*Work task*. The output is the lines below from the one with "right eye: (54, 73)" through the one with "left hip: (202, 95)", both included, printed exactly and with no other line.

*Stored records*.
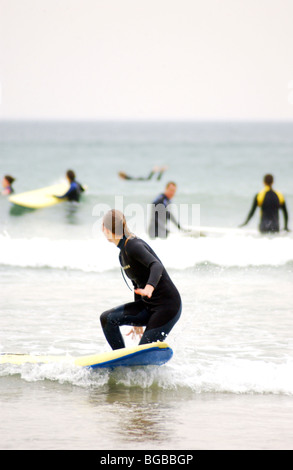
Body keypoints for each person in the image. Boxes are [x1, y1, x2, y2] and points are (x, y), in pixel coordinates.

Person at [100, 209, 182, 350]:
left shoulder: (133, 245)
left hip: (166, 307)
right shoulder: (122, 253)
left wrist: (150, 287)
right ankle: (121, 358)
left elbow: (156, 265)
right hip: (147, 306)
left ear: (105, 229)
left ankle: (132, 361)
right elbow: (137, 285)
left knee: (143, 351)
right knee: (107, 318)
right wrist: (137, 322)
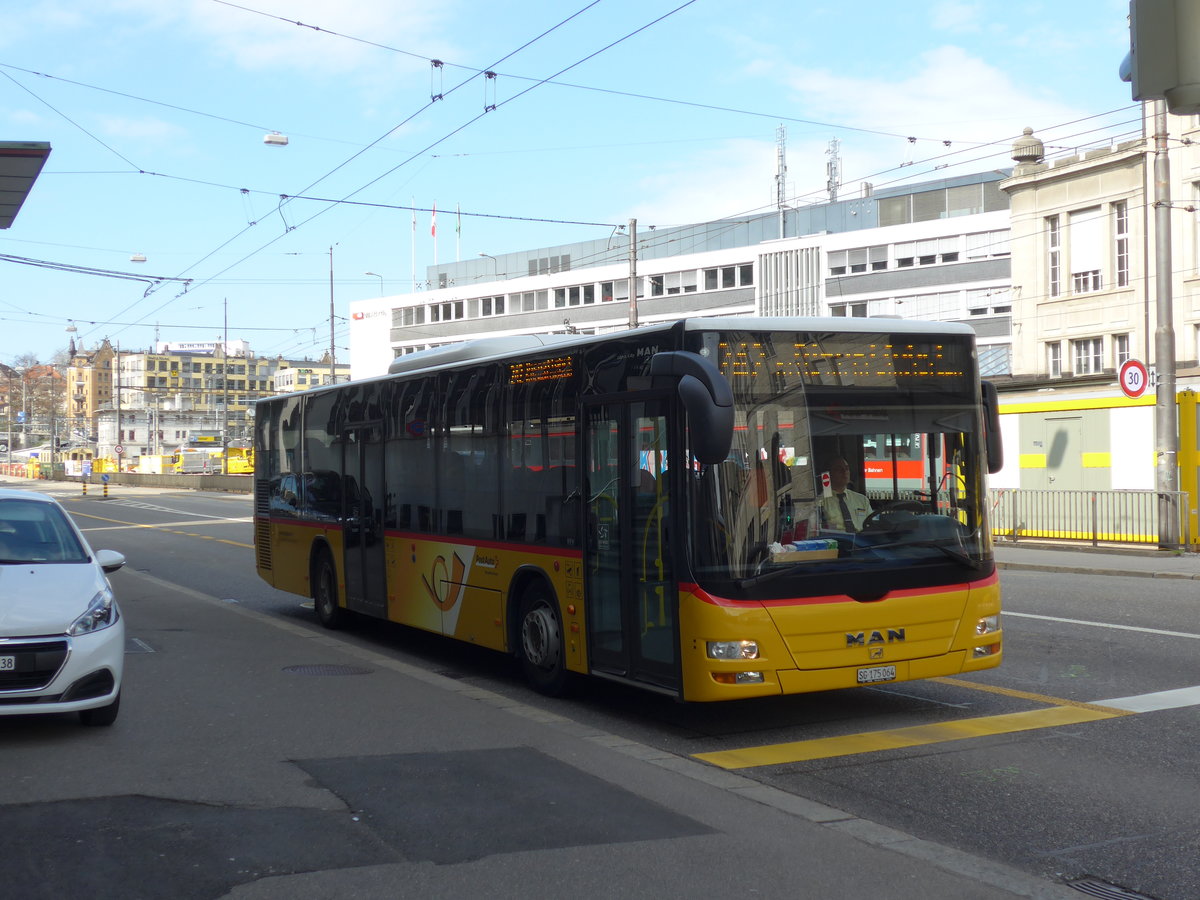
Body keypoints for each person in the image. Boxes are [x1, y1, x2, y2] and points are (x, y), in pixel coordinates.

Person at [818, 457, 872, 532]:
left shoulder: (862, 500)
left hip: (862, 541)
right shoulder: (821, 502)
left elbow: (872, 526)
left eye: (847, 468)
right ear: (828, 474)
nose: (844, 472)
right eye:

...

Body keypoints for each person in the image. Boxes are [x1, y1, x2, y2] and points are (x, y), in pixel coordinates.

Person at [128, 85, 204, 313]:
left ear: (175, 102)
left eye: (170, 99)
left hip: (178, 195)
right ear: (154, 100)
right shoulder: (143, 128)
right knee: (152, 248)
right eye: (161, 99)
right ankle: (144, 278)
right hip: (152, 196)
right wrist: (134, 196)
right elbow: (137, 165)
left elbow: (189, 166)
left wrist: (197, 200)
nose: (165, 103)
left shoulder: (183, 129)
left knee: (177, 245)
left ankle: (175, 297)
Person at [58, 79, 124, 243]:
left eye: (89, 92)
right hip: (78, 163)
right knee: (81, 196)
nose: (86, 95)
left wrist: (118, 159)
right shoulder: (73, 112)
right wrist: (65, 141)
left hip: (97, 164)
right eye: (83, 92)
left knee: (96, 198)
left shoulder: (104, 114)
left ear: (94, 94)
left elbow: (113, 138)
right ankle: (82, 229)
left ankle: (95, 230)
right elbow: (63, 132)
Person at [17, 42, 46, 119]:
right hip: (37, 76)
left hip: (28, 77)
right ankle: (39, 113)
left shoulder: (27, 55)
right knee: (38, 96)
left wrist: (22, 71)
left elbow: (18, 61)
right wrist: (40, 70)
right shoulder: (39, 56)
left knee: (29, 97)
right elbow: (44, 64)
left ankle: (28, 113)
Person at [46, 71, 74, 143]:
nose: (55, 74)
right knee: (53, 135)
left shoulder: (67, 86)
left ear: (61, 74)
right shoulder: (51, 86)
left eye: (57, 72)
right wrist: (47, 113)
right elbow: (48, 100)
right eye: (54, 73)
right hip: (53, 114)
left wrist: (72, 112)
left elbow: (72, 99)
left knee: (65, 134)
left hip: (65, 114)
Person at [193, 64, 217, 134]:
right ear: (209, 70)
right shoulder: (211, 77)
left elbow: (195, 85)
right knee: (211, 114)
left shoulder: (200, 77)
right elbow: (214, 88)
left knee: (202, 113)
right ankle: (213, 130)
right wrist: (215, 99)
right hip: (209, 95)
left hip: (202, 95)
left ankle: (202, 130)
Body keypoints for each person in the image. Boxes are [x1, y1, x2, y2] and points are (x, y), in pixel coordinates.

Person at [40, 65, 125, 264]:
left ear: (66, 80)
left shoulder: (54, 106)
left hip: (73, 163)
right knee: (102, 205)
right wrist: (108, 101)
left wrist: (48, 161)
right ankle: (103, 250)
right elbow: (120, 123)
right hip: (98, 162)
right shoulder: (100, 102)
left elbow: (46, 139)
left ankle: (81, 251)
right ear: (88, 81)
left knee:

*Your solution*.
right eye: (54, 73)
right hip: (53, 114)
left wrist: (72, 112)
left elbow: (72, 99)
left knee: (65, 134)
left hip: (65, 114)
Person at [193, 64, 217, 134]:
right ear: (209, 70)
right shoulder: (211, 77)
left elbow: (195, 85)
right knee: (211, 114)
left shoulder: (200, 77)
right elbow: (214, 88)
left knee: (202, 113)
right ankle: (213, 130)
right wrist: (215, 99)
right hip: (209, 95)
left hip: (202, 95)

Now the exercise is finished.